__Exercise description__
From the entries below, please output exactly the lines starting at the one containing "cx_px: -420" and ending at the one containing "exposure_s: 1/400", both included.

Source records
▬▬▬▬▬▬
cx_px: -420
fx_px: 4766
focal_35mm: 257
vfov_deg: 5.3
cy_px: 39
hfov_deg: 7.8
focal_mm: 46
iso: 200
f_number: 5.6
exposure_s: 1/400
▬▬▬▬▬▬
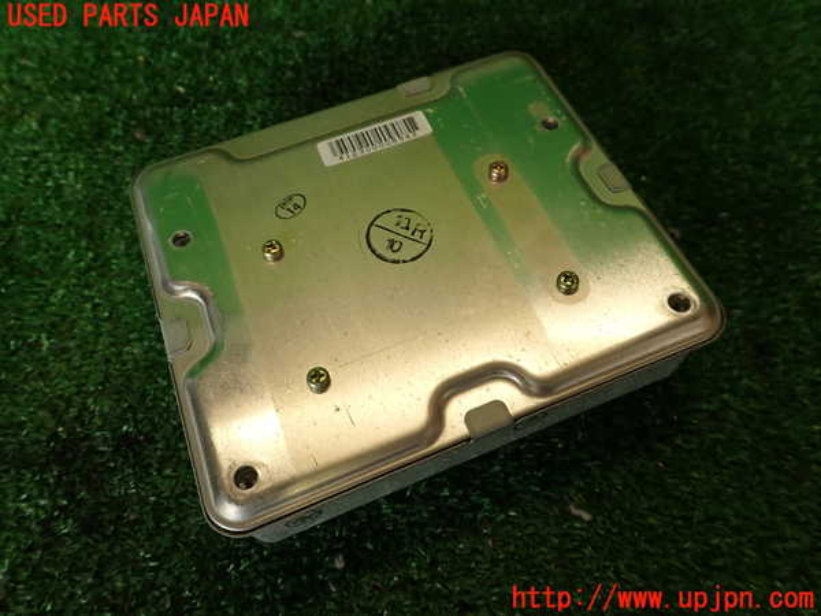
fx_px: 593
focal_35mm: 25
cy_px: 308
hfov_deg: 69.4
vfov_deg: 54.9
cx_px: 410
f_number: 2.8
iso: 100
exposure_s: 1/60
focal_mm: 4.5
▬▬▬▬▬▬
__Answer space__
cx_px: -420
fx_px: 4766
focal_35mm: 257
vfov_deg: 5.3
cy_px: 39
hfov_deg: 7.8
focal_mm: 46
iso: 200
f_number: 5.6
exposure_s: 1/400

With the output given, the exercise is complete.